Ezagutu UPV/EHUko Informatika Fakultatea
Fakultatea da erreferentziazko ikastegia informatikako eta adimen artifizialeko prestakuntza eta ezagutza teknikoa/zientifikoa jasotzeko.
Fakultatea da erreferentziazko ikastegia informatikako eta adimen artifizialeko prestakuntza eta ezagutza teknikoa/zientifikoa jasotzeko.

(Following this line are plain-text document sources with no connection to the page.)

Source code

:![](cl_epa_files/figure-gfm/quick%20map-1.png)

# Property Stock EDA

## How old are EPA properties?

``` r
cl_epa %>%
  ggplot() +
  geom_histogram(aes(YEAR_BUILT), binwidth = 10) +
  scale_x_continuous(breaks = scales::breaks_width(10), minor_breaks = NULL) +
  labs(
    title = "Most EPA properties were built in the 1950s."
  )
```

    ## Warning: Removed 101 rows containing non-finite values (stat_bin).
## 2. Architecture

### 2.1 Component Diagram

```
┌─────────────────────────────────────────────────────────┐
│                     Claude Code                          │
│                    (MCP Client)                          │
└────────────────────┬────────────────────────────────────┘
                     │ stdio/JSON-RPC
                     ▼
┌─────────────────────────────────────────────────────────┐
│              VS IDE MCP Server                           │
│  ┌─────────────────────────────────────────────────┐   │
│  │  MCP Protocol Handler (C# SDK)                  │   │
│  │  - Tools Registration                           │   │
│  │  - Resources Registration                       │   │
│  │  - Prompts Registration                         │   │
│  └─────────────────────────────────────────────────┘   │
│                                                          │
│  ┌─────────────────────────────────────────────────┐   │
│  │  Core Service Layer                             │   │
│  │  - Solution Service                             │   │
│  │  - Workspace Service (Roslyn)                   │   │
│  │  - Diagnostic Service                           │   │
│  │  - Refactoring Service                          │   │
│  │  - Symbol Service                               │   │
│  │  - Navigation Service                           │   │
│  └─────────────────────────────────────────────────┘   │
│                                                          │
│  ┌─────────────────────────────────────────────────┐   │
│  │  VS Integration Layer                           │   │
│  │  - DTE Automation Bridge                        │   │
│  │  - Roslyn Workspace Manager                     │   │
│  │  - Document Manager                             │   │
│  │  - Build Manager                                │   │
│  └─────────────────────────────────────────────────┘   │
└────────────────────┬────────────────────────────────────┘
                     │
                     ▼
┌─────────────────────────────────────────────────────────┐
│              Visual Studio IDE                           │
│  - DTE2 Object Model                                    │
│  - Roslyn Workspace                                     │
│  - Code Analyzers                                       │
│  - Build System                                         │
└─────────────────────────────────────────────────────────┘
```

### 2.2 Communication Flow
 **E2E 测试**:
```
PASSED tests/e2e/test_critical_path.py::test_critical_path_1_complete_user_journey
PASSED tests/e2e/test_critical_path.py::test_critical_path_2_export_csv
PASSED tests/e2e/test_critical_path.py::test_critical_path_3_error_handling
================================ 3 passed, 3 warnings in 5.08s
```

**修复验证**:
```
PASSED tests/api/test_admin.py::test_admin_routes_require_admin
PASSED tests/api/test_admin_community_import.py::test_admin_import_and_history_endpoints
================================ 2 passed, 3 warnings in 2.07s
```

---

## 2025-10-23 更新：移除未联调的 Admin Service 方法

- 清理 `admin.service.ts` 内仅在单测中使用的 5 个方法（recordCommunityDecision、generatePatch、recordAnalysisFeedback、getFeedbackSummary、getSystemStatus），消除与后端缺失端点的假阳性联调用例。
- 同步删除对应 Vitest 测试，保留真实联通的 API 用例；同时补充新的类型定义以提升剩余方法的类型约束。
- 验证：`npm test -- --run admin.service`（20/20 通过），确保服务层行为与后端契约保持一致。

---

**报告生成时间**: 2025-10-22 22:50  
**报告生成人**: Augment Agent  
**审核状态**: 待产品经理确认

Lehenengo argitaratze data: 2025/03/21
Egilea: Elena Zotova Romanova
Izenburua: Muntilingual Information Extraction in Clinical Texts Using Deep Learning Approaches
Zuzendariak: German Rigau / Montserrat Cuadros
Eguna: 2025ko martxoaren 24an
Ordua: 11:00h
Lekua: Gipuzkoako Ingeniaritza Eskola (Donostia)
Abstract:
"Healthcare practice and biomedical research generate large volumes of digitised, unstructured data in multiple languages, which remain underutilised despite their potential to enhance healthcare delivery, support trainee education, and advance biomedical research. Transforming this data into structured, actionable information requires Natural Language Processing (NLP) techniques. Within NLP, this task is called Information Extraction (IE). This thesis is part of the growth area of biomedical NLP. It addresses key challenges in biomedical information extraction, focusing on entity recognition, entity linking and the interoperability of clinical terminologies. It makes three primary contributions: (i) the development of a method for clinical identifiers mapping and annotated data augmentation, (ii) the design and evaluation of biomedical entity linking systems with semantic textual similarity methods, and (iii) the exploration of generative approaches for biomedical entity linking. Throughout, state-of-the-art deep learning techniques are used.
First, the thesis presents ClinIDMap, a prototype tool for clinical ID mapping which integrates multiple biomedical knowledge bases (e.g., ICD-10, SNOMED CT, UMLS) and connects them with general-purpose lexical resources (Wikidata and WordNet). The tool facilitates corpus annotation and data augmentation. Experiments demonstrate that corpus annotations transferred between terminologies retain high model performance, underscoring the method's utility for overcoming data scarcity. Second, the thesis explores methods for biomedical entity linking (BioEL) in non-English languages, particularly Spanish. By leveraging semantic textual similarity methods and supervised ranking via cross-encoders, the entity-linking models achieve higher performance compared to symbolic methods. The proposed methods are validated through participation in shared tasks, where the systems achieved top rankings. Third, the thesis studies the topic of generative models for biomedical entity linking, employing encoder-decoder and decoder-only architectures. These systems generate entity descriptions in knowledge bases, which makes linking them to the KBs a text-to-text problem. Experiments reveal that context incorporation and data augmentation improve models' capacity to generalise. However, challenges remain in handling unseen data and stabilising performance in zero-shot settings."